An untidy backyard, an article written by Tertius Maree was featured in the October 1998 edition of De Rebus. It discusses the complications that have arisen as a result of the following question - what constitutes an exclusive use area? Examples of these complications are: badly drafted documents, owners ignorant of what they have title to and trustees who are unable to deal with even the most basic functions of office.
Need for clear terminology
The author maintains that it is necessary to establish a clear terminology regarding the various types of exclusive use areas. The broadest distinction being between "real exclusive use areas", - those areas delineated on the sectional plan and "minor exclusive use areas", or those areas described in the schedule to the rules. He feels that this distinction is inadequate and goes on to discuss a number of classes of exclusive use areas and pseudo-exclusive use areas.
The first class
Or the real exclusive use areas class. It consists of four varieties, of which the first two are created by the developer and the body corporate under the Sectional Titles Act 65 of 1986. These two are of equal status and must be delineated in the sectional plan. Included in this class are those areas created under the provisions of the Sectional Titles Act 66 of 1971 and "converted" in terms of s 60(3). Finally this class includes exclusive use areas created by the developer, after the opening of a sectional title register in terms of s 27(1A).

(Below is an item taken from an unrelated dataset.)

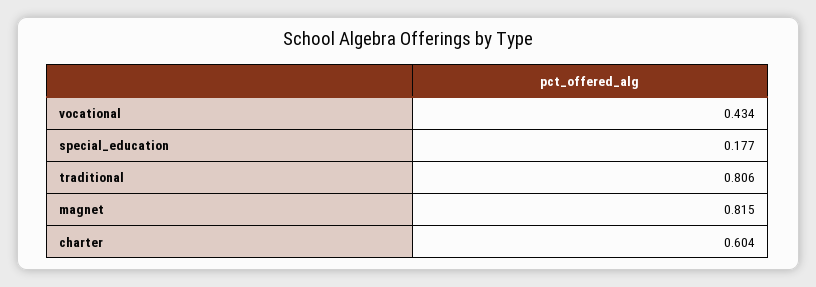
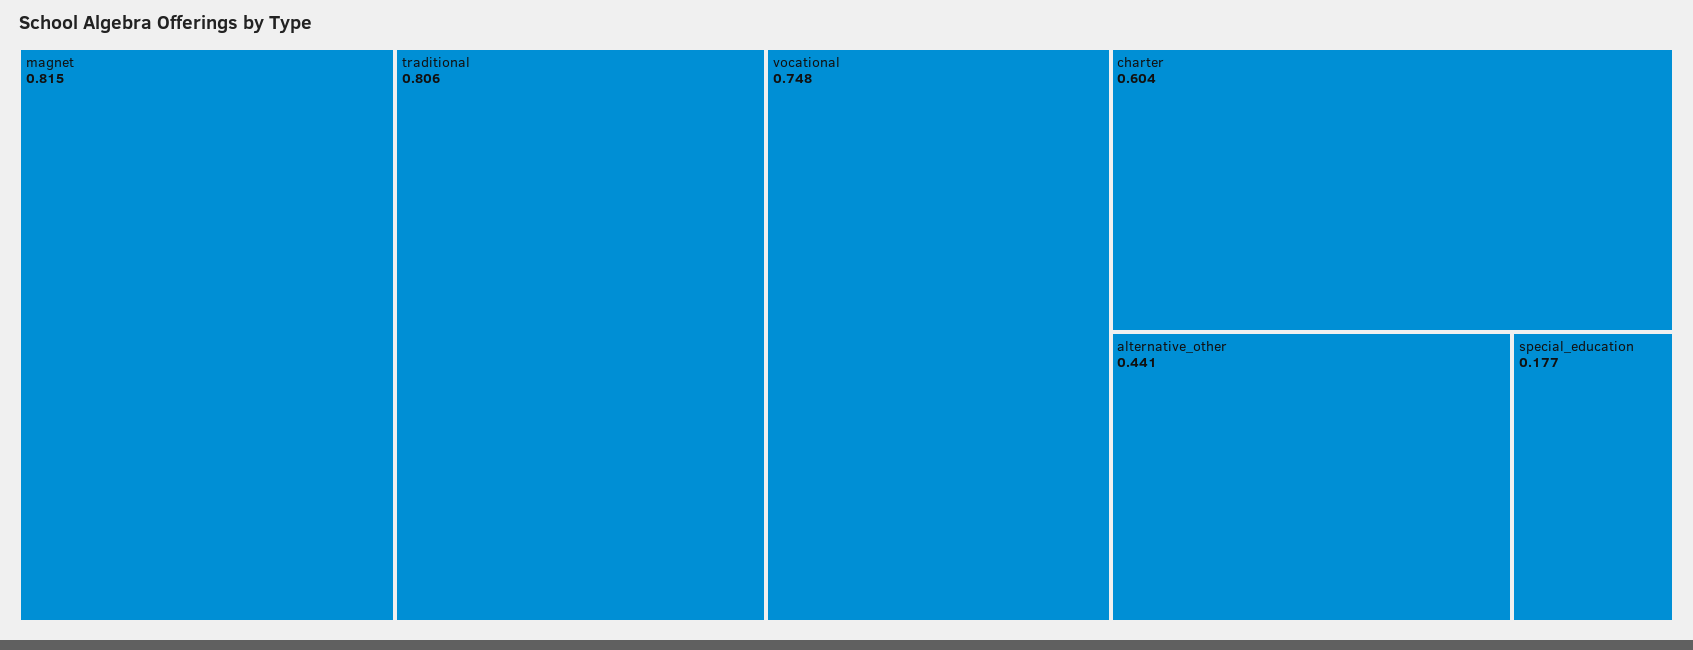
vocational: 0.434 -> 0.748
alternative_other: none -> 0.441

He discusses this provision in detail. Basically it allows the developer to create real exclusive use areas after registering the sectional plan, provided that no unit has been transferred to a third party, resulting in the establishment of the body corporate. The main problem with this section is that it is limited by para 14 of CRC 18/1997, which results in preventing the developer from allocating additional exclusive use areas after opening the register.
Other issues include the ambit of the circular, where the author suggests that it be restricted to only those exclusive use areas created by the developer when the register was opened.
The article then looks at the implications of s 27(1A) read with r 29. It has to be assumed that the conveyancer has to deal with the sectional plan by amendment with additional sheets, after it has been approved and registered.
The second class
The second class of exclusive use areas are those "Historic", or exclusive use areas created under the 1971 Act. These too are discussed.
The third class
Consists of "Minor" or exclusive use areas created in terms of the new provisions introduced by s 27A are also examined.
The fourth class
These are "Pseudo" or informal exclusive use areas, that is those that are created by a resolution of the members are debated. Since these are not true exclusive use areas, the trustees cannot collect special levies for their maintenance from the individual "owners".
In conclusion, the author stresses the need for conveyancers and estate agents to be aware of all these problems. The reader is also made aware of ignorance of owners.